Fourteen patients were excluded after randomization, and 438 patients completed follow-up to the primary endpoint visit at postoperative day 3. The mean age of the 456 patients included in the baseline data analysis was 72 years. Almost two-thirds of the study participants were women.

The primary outcome assessed change from baseline in anterior chamber flare measured on undilated pupils using a flare photometer (KOWA FM-600, KOWA Company). For statistical analyses, the group that received the combination topical regimen started preoperatively was used as the control group.

Median flare was 10.1 ph/ms at baseline in all groups, and it increased significantly at postop day 3 in all groups. The greatest increase occurred in the dropless group, and the difference in change from baseline compared with the control group was statistically significant only in the dropless group.

“As another interesting result, we found that only a few patients in the topical treatment groups (1.1% to 3.4%) needed additional intervention to control inflammation, whereas more than one-third of patients in the dropless group needed rescue anti-inflammatory treatment,“ Erichsen said. “Minimizing the need for topical drops is desirable in older patients who may struggle with administration, but the dropless approach using the subTenon’s injection did not seem effective for achieving that goal.”

Anterior chamber cell count at postop day 3 was investigated as a secondary outcome measure. The mean value was 3.4 in the control group, ranged from 3.8 to 4.1 in the three other topical regimen groups, and was 5.5 in the dropless group. Again, only the difference between the dropless group and control group was statistically significant.

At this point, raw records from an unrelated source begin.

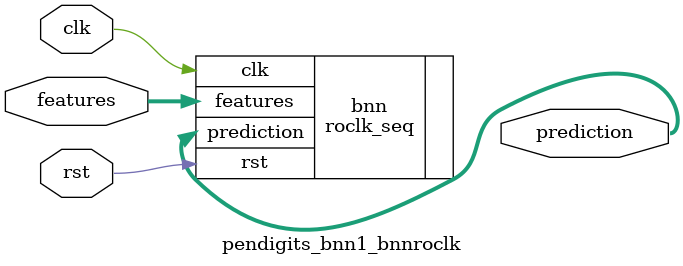
<source format=v>













module pendigits_bnn1_bnnroclk #(

parameter FEAT_CNT = 16,
parameter HIDDEN_CNT = 40,
parameter FEAT_BITS = 4,
parameter CLASS_CNT = 10,
parameter TEST_CNT = 1000


  ) (
  input clk,
  input rst,
  input [FEAT_CNT*FEAT_BITS-1:0] features,
  output [$clog2(CLASS_CNT)-1:0] prediction
  );

  localparam Weights0 = 640'b0101101001100011101101101101100110110001000001111010010111001000110110101111010101010001111100000110101111111000111000001101101000000011010100101110100101011010010010111010010010010101010110001011110100100011010011100001101100010110101111011010111110110001101100101111010110110101000010011110111110000101010111111100000110010010001111011111101111010000010100000101100101001010000110110100001111101100101100000010101110100100001101111011101011100101011010100101001111001010000111010000011100001011000000000010111100000101001110001010010100011110010010100110001001001011111110000001011011101101010100011111000001001101000110100010101101000010 ;
  localparam Weights1 = 400'b0000100000101111101101100001011000110000011110110111101011101100111100000000000001011101010001011000011110000100011101100111000000001111010000000110111100001000010010110010110110100000011111111101000010001000011011000111010110000010000010110101011011010111100111100010101011111110110001011100011000001010100011000011111010001111111000101011111010000101001111000111000011011001011111000001101001000001 ;

  roclk_seq #(.FEAT_CNT(FEAT_CNT),.FEAT_BITS(FEAT_BITS),.HIDDEN_CNT(HIDDEN_CNT),.CLASS_CNT(CLASS_CNT),.Weights0(Weights0),.Weights1(Weights1)) bnn (
    .clk(clk),
    .rst(rst),
    .features(features),
    .prediction(prediction)
  );

endmodule

</source>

Postop day 3 logMAR visual acuity measured with ETDRS charts was also evaluated as a secondary endpoint. The results showed no significant differences between groups.

Intraocular pressure was another secondary outcome measure in the study, and it was found to decrease significantly after cataract surgery in all groups. However, the decrease was significantly less in the combination treatment groups that received a topical steroid compared with the groups receiving a topical NSAID alone and the dropless group.

Jesper Høiberg Erichsen, MD
E: jesper.hoeiberg.erichsen@regionh.dk
Neither Dr. Erichsen nor any of his co-authors has any relevant financial interests to disclose.